I witnessed values forgotten, languages not spoken, elders disappearing, art and dance and song unheard of in these small Native villages.  And on the other end, I saw the exuberant expression of culture, values, art and language rekindled in the city as Native people try to claim their heritage and protect it for generations to come.  I sensed the pressure and disparity in their hearts.  Pulling from both directions.

What are we aiming for?  Government subsidized otherwise dirt poor communities with no local job opportunities hanging only partly on to a distant way of life… I don’t think so.  What is pretty and what is not.  I sat on the porch with Patty and her grandma Sophie as she told of learning how to use every part of the moose, even the hooves and nose.  We cook up the hooves in a stew.  It’s kind of gristly, but delicious.  At Sophie’s house the night prior, I joined the nine other family members currently staying with her for some dryfish from the Yukon, fry bread, and akutaq made from whitefish, high bush cranberries, blueberries and raspberries from down south.  Un-supplemented by soda, sugar, alcohol and cigarettes, the Eskimo diet is incredibly healthy and energy packed.  And the people strong and tough.  Both pretty and not.  All of it.

Berry Picking


Alaska has a message for the world.  It may not always be pretty, in fact it’s downright gnarly at times, but there’s truth here.  Truth in that we depend on the land.  Truth in that we learn how to be with one another.  Truth in that we take too much, respect not enough, and are destroying health, balance and peace for a chance at more.  It is more visceral here, as every person, regardless of how comfy cozy or rolling in the dough, is subject to the will of this wild wild place.  And there is a movement for free energy, whispered in the ears and exchanged between neighbors and friends, quietly dismantling dependency and enhancing freedom and the potential of a sustainable future.

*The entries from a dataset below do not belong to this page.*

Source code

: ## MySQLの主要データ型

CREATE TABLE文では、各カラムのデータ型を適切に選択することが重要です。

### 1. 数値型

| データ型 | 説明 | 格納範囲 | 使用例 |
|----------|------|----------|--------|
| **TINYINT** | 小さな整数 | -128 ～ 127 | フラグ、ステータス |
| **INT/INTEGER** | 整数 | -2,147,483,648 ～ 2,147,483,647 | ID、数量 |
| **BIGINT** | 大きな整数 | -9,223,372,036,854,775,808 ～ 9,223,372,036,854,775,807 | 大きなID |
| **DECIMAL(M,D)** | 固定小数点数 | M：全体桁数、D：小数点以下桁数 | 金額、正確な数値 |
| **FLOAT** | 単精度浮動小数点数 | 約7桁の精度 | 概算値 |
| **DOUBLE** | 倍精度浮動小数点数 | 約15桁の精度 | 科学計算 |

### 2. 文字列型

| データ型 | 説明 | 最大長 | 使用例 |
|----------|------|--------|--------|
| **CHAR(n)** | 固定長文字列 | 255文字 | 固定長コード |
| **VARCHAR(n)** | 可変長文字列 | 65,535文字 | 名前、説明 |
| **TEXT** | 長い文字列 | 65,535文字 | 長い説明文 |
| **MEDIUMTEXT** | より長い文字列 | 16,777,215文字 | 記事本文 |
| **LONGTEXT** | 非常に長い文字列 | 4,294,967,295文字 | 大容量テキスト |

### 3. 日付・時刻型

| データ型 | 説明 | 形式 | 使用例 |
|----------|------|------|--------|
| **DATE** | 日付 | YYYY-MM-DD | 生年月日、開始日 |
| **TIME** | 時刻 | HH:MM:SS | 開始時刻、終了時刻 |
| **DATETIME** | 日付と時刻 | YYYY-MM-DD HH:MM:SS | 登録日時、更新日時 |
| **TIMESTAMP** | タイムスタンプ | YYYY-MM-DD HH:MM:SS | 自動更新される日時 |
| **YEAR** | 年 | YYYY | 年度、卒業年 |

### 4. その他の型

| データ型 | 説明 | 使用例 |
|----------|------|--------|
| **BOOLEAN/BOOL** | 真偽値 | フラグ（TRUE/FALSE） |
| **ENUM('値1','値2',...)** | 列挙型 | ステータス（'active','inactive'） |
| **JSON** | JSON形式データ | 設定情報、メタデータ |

Tonight I took a walk on the long dirt roads above the river.  I followed a four-wheeler path onto the tundra, winding through aspen and willow then white spruce, then black spruce and out onto a wide forested tundra.  The path came and went, as did the rain.  The thick tundra brush made visibility a dream, and my hair stood on end with thoughts of moose and bear.  For the first time ever, I prayed I wouldn’t see any wildlife.  Alone on the tundra, no gun, no bear spray, no first aid, and no message of where I’d be to anyone.  Just me and a friendly black dog.  His company was a reprieve and gave me reason to call out once in a while.


On and on I walked noting special trees and curves in the path.  Remembering where the tracks disappeared and tundra became swamp.  Even so, my heart raced and my body was tense with adrenaline.  No bears.  Just a big sky that opened and closed with the rain and the Russian Mountains at a distance slowly uncloaking from the clouds.  And the tail, upright, of my friendly companion.  I made it back, a newly gained respect for being in wild spaces completely self reliant.  I learned if I move to Alaska, I want a dog, and to learn how to shoot a gun.

That night, as I wrote in my journal on the patio of the Tribal Council, Bunny puppy climbed on my lap and all over my book, clambering for another cracker, David, a community member, drove by and waved, checking on me, and the sun broke through dark heavy rainclouds, lighting up the tundra in gold for one sweet blissful moment.